As part of 1ES, Microsoft chose to use Git for source control rather than its own Source Depot source control system or TFS and its Team Foundation Version Control system because some of the company's biggest teams like Windows and Office never went with these for their own use, explained Corporate Vice President Brian Harry in a February 3 blog post about 1ES and GVFS.

While Microsoft does use its own TFS for everything from work-item tracking, to version control, to build, it also uses other Microsoft-developed and third-party tools to create its own products and services.

Microsoft "put some interesting stakes in the ground" in creating 1ES, Harry said. As the cloud is the future, Microsoft made a bet on Team Services as the backbone.

"At this point, virtually every team at Microsoft has made this transition and all of our engineering work is being managed in Team Services," Harry said.

Team Services build service is the build-orchestration system of choice, and the Team Services Build management is the UI, he said. Microsoft also has built a new "make engine" that it is not yet shipping outside the company that supports "extremely high scale and fine grained caching, parallelization and incrementality." He said this make engine has resulted in some "multi-hour builds drop sometimes to minutes."

What Harry is describing here is CloudBuild.
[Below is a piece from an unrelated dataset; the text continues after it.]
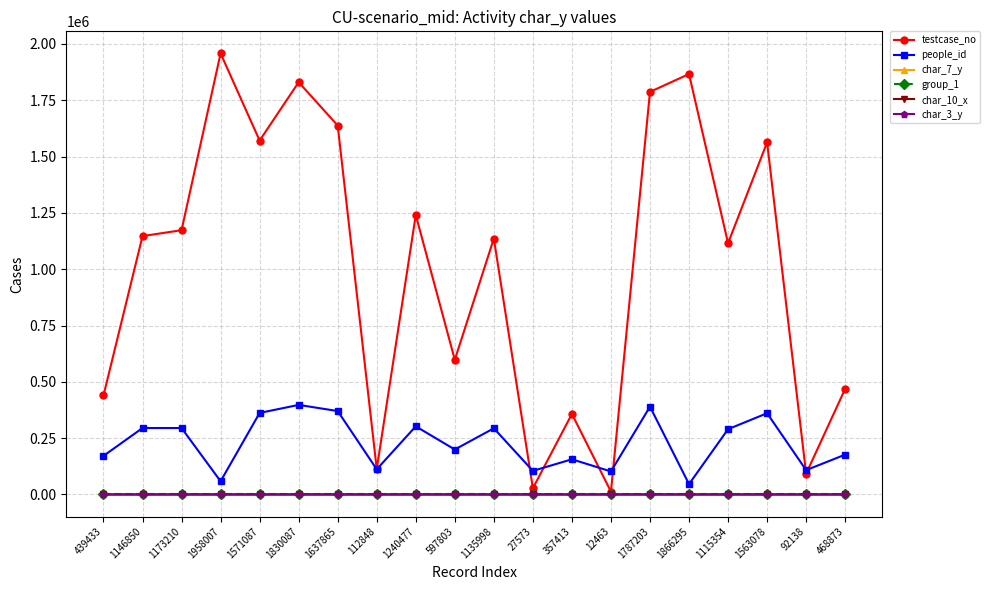

True or false: people_id and group_1 cross at least once.

False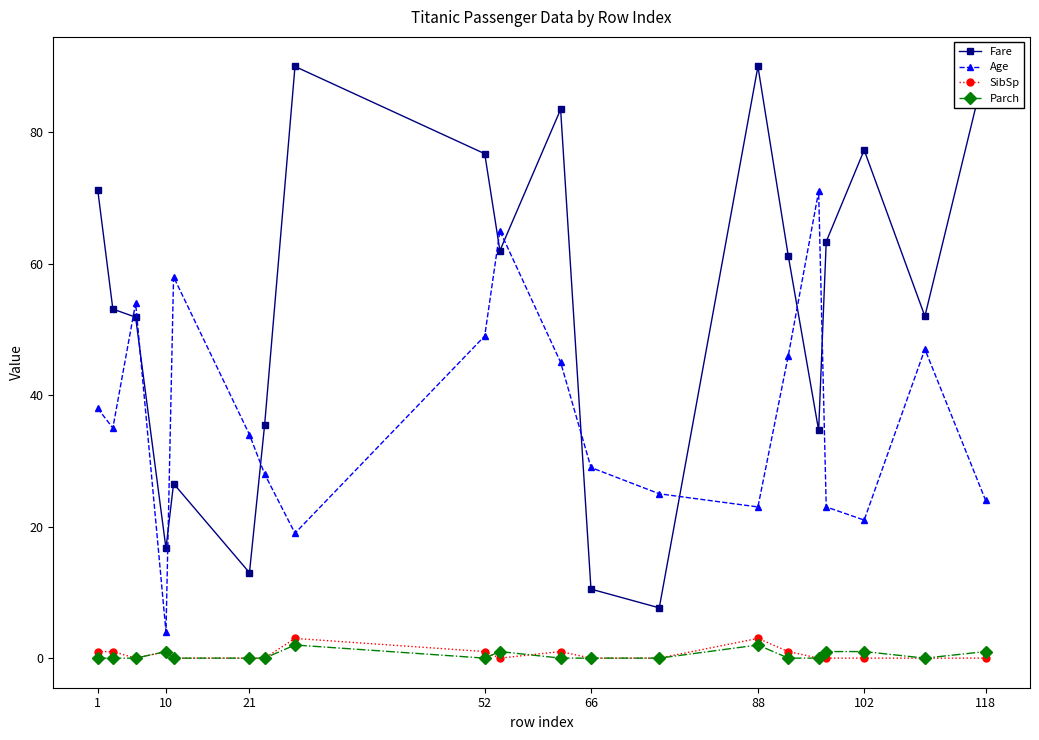

True or false: Parch and Age intersect in this chart.

False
CloudBuild is Microsoft's distributed and caching build service (detailed in this Microsoft Research paper from 2016).

CloudBuild is meant to go beyond current build systems like Make, Maven, Graddle and MSBuild, which execute on a single machine, usually the developer's desktop or laptop.CloudBuild, instead, allows teams of developers to work in parallel on a codebase.

See also

    CloudBuild -- which Microsoft originally created to enable Bing's continuous delivery cadence -- was constructed on top of Microsoft's internal Autopilot cluster-management system. CloudBuild currently runs in several company datacenters and uses thousands of servers. According to Microsoft's research paper, roughly 20,000 builds are launched per day using CloudBuild.

    Microsoft also created a new build language codenamed Concord, for the Windows team. Concord "guarantees reliable builds, no over-build, and allows for efficient distribution," according to an IEEE/ACM conference paper from 2016. "Adopting Concord has led to immense performance improvements, we have seen up to 100X speedup for Windows builds," Microsoft officials said. But it sounds as if Microsoft isn't 100 percent sure whether evolution (CloudBuild) or revolution (Concord) is the best strategy forward.

    With 1ES, Microsoft's goal is "to use what we ship and ship what we use," in terms of tooling, Harry said. "It's not 100% and it's not always concurrent but it's the direction -- the default assumption -- unless there's a good reason to do something else."